Очнулась я от мягких теплых прикосновений влажной губки к телу. На мне не было никакой одежды, и женщина в белом фламандском чепчике обтирала меня губкой, смоченной в душистой воде. Я невольно застонала от удовольствия. Женщина подняла голову и сказала в сторону:

– Доминик, Доминик, успокойся: она жива еще.

В этот миг сознание вернулось ко мне почти полностью. Я очень отчетливо вспомнила о своих малышках – двух маленьких крошечных свертках, каждый величиной с ладонь… Мои безымянные маленькие дочурки – где они?

Я попыталась что-то сказать. Женщина наклонилась к самым моим губам и, к счастью, быстро все поняла.

– Они здесь, уж об этом-то можете не волноваться. Они живы, и вас-то явно переживут… Да не дергайтесь вы так! Я сама их кормить буду.

Я не знала, кто такая эта женщина в чепчике, и у меня не было сил расспрашивать. Я многого чего не знала – в каком, например, доме нахожусь, как я здесь оказалась, долго ли продлится моя болезнь и останусь ли я жива.

Впрочем последнего никто не знал. Странный и неожиданный просвет, наступивший в моей болезни, продолжался недолго – быть может, дня два или три. Какой-то врач, приглашенный ко мне, произнес название моей болезни – родильная горячка, недуг страшный и часто смертельный. Я заразилась им в грязи и вони родильного дома Бурб, на грязных, пропитавшихся кровью и испражнениями подстилках. Я сама была виновата в этом. Я сама выбрала для себя Бурб, когда вышла из Консьержери.

В это время, когда мне полегчало, мне показали дочек – крошечных, тщедушных, с едва заметным золотистым пушком на голове.
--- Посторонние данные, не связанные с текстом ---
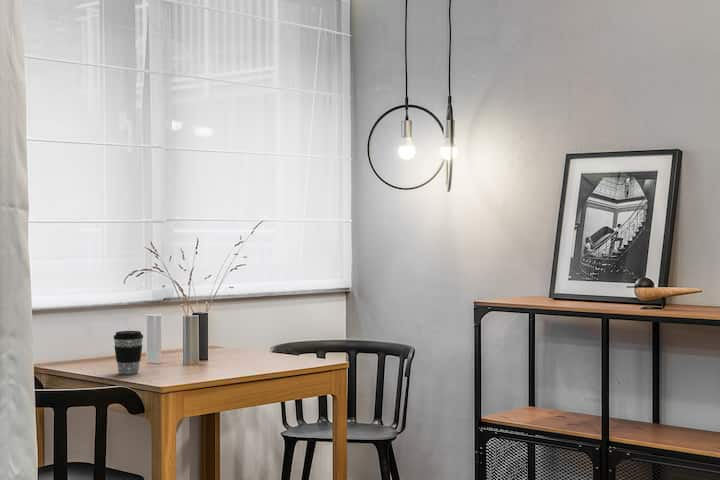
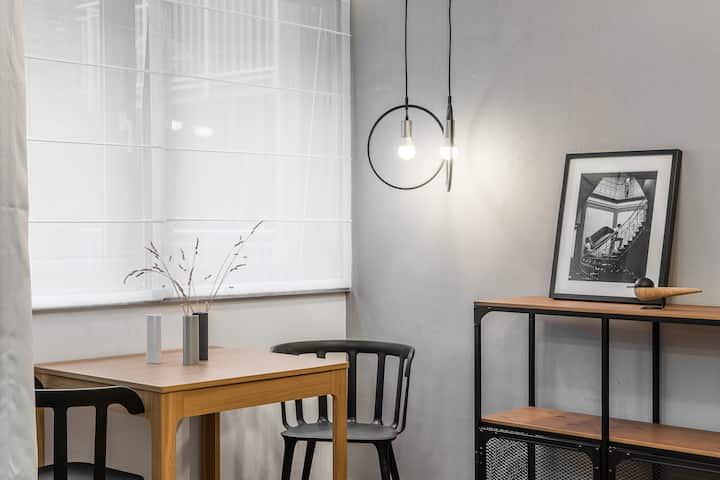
- coffee cup [113,330,144,375]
Весила каждая из близняшек едва ли больше четырех с половиной фунтов, а похожи они были как две капли воды. Они, слава Богу, не заболели.

Николь Порри, тридцатилетняя сестра Доминика, у которой совсем недавно родился мертвый ребенок, кормила моих малышек. У меня самой не было сил даже взять одну из них на руки. По моей просьбе Николь распеленала их. У них все было в порядке – ровненькие ручки и ножки, маленькие пальчики, словом, никаких изъянов. Правда, одна из них как-то странно поджимала в пеленках ножку; это меня и встревожило. Но на самом деле все оказалось в порядке. Девочки были очень маленькие и худенькие, но здоровые, и на этот счет я могла быть спокойна.

Они были пока без имен, эти мои девочки. И даже без крещения. Мне было не по силам всерьез задумываться над этим.

Болезнь снова вернулась, и как раз в тот момент, когда я надеялась, что поправляюсь. Я снова запылала в горячке, туманившей сознание, и снова бешено забился пульс, доходя до ста сорока ударов в минуту. Страшный кашель с мокротой выматывал из меня последние силы, боли в боку пронизывали все тело; меня тошнило, и рвоты были с примесью крови; невыносимо болели мышцы. Но так было лишь в начале очередного приступа. Потом боль и жар просто лишали меня всяких сил к сопротивлению; я теряла сознание и становилась недосягаема для любой боли. Я полуумирала.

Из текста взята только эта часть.